# Texte à lire
+ + + + + + +

L'antenne toulousaine du GIGN se rend très vite sur place, ainsi que les pelotons de surveillance d'intervention de la gendarmerie de Castelnaudary et de Carcassonne, et Monsieur le préfet. Le colonel de gendarmerie Arnaud Beltrame obtient du terroriste de pouvoir se substituer à une otage. Après plusieurs heures, Arnaud Beltrame essaie de désarmer le terroriste. L'assaut du GIGN est lancé, le terroriste est neutralisé. Le colonel Beltrame est retrouvé grièvement blessé à la gorge. Il est immédiatement secouru et meurt au petit matin des suites de ses blessures.

Encore une fois, comme à Paris, comme à Nice, comme dans bien d'autre ville de France, la barbarie frappait les lieux les plus familiers de notre quotidien. Un supermarché, lieu de passage et d'échange, et parfois de rencontre, se transformait en un huis-clos mortifère. Le terrorisme s'invitait dans nos lieux de vie pour essayer de nous désorienter, de nous séparer, pour écorner notre confiance en la vie. Trèbes, cette petite ville tranquille jusque-là, entrait en quelques heures dans le coeur de la France.

Les premières heures qui ont suivi la tragédie ont été marquées par la violence des sentiments que nous avons tous éprouvés : l'horreur, la colère, et aussi l'admiration. Mais très vite, malgré le choc, une très grande dignité l'a emporté sur les autres sentiments – dont je mesure pourtant l'intensité et la durée, chez les familles des victimes. Monsieur le maire nous a dit que la ville s'était mise au diapason, à la hauteur de ces familles, qui avaient été exemplaires par leur pudeur et leur courage. Et nous avons vu il y a quelques minutes le courage nécessaire pour dans ces circonstances pouvoir s'exprimer, comme vous l'avez fait. Je pourrais ajouter que cette exemplarité a obligé toute la France. Alors qu'il est tellement facile, presque légitime, de céder à la haine, Trèbes nous a immédiatement présenté un autre visage : pas seulement celui de l'horreur mais celui de l'honneur, qui est l'un des plus beaux sentiments républicains car il accompagne ces autres sentiments très nobles que sont le sens du devoir, la pudeur et la fraternité.

+ + + + + + +

# Lignes de données

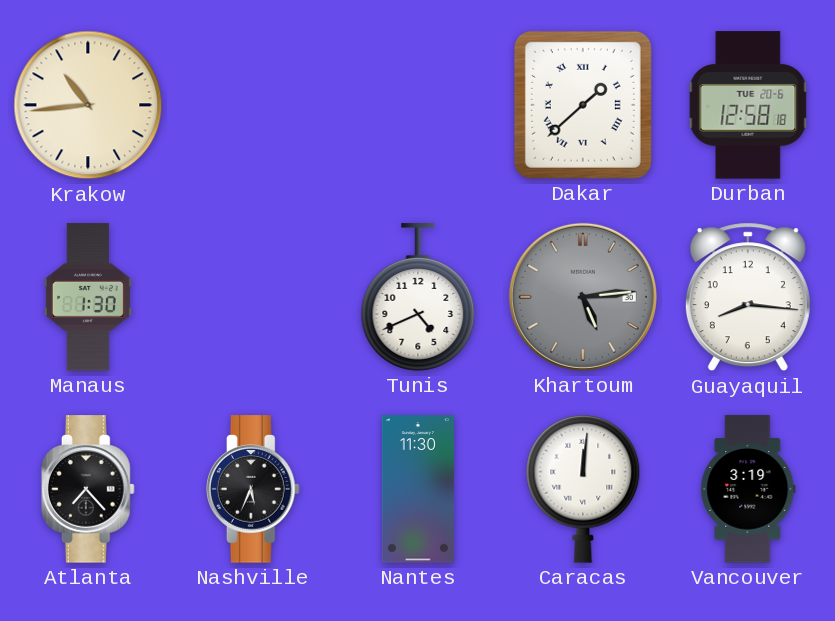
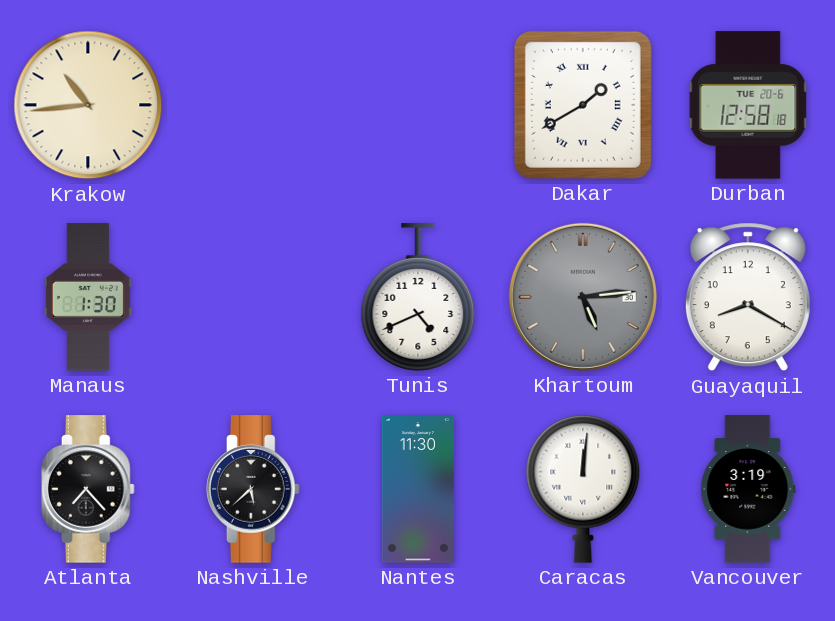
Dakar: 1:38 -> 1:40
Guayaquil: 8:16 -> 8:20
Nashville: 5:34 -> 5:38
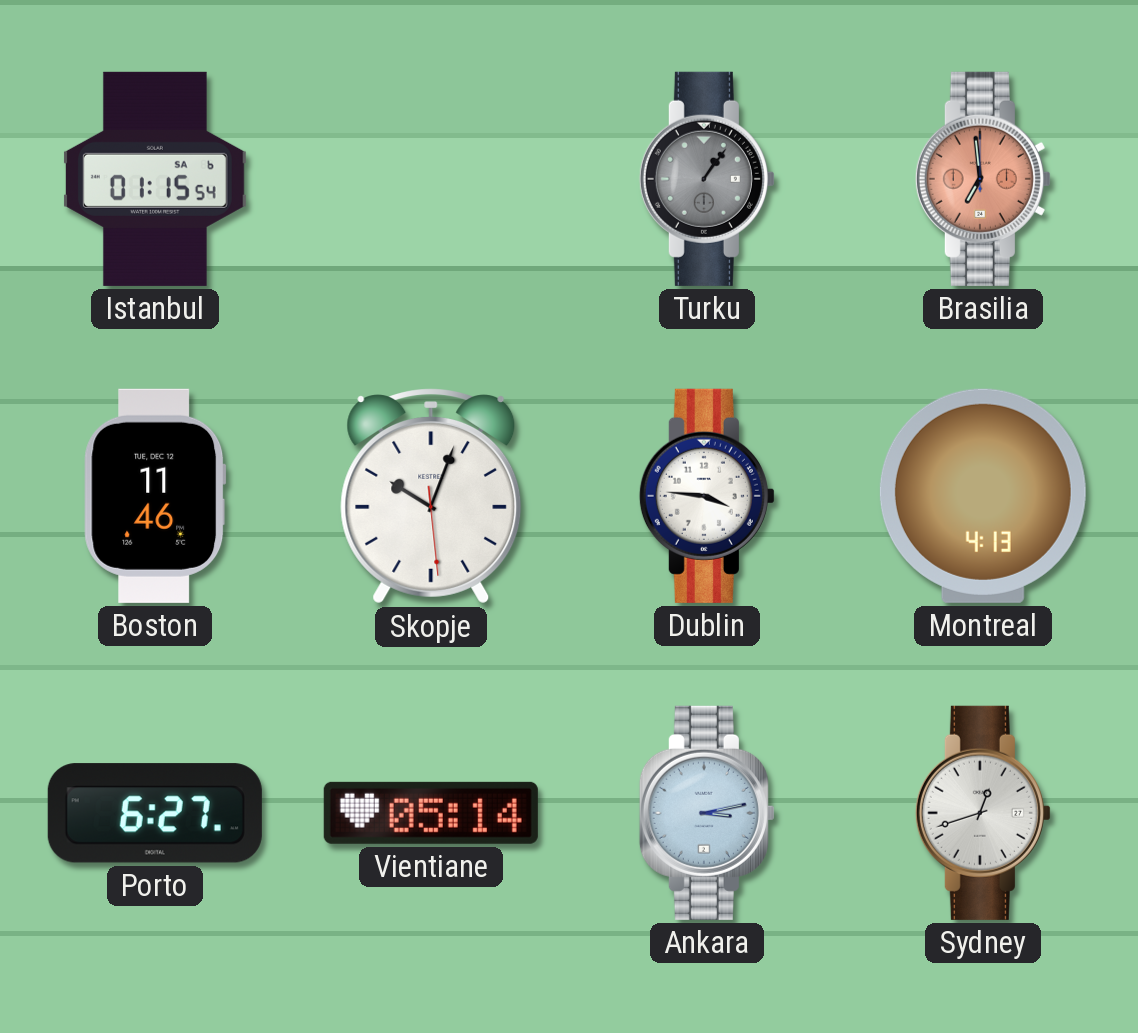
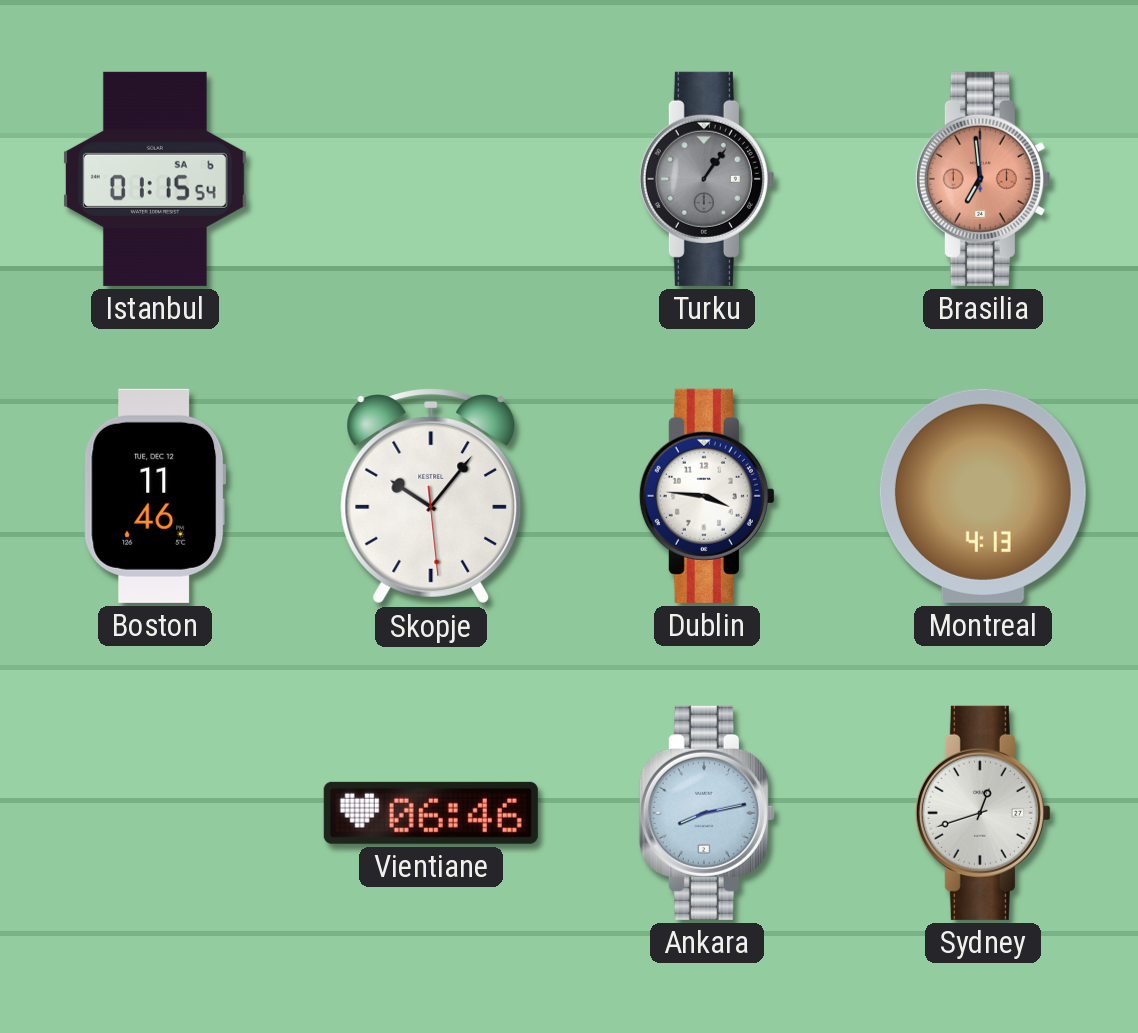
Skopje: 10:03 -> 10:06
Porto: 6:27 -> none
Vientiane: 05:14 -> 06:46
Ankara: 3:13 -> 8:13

+ + + + + + +

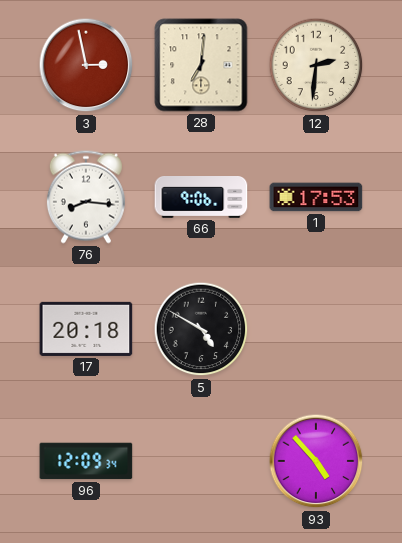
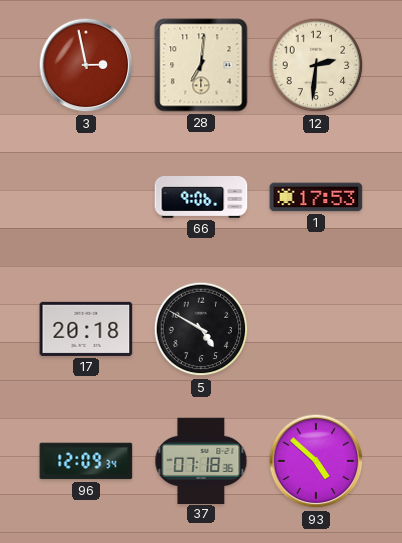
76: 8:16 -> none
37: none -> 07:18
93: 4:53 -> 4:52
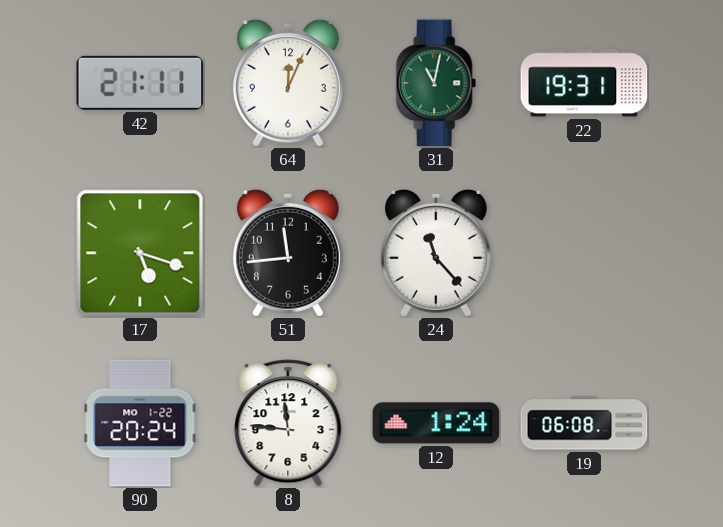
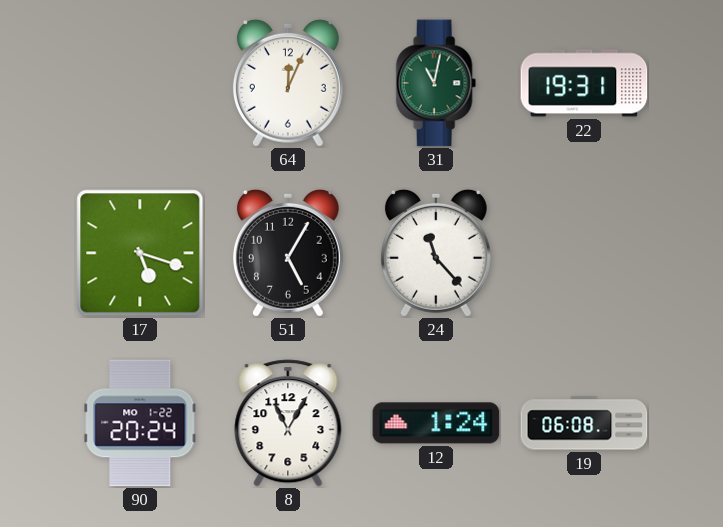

+ + + + + + +

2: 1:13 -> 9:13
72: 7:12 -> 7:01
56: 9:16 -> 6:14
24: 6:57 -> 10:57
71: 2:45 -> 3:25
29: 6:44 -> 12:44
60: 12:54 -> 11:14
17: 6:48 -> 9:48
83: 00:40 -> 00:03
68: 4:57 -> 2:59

+ + + + + + +

# À faire
1. Restituez le passage du texte sur l'attentat de Trèbes compris entre « Encore une fois, comme » et « de la France. », bornes incluses.
2. D'après le texte sur l'attentat de Trèbes, où le colonel Beltrame était-il blessé quand on l'a retrouvé ?

# Réponses rédigées
1.
Encore une fois, comme à Paris, comme à Nice, comme dans bien d'autre ville de France, la barbarie frappait les lieux les plus familiers de notre quotidien. Un supermarché, lieu de passage et d'échange, et parfois de rencontre, se transformait en un huis-clos mortifère. Le terrorisme s'invitait dans nos lieux de vie pour essayer de nous désorienter, de nous séparer, pour écorner notre confiance en la vie. Trèbes, cette petite ville tranquille jusque-là, entrait en quelques heures dans le coeur de la France.

2. Il était grièvement blessé à la gorge.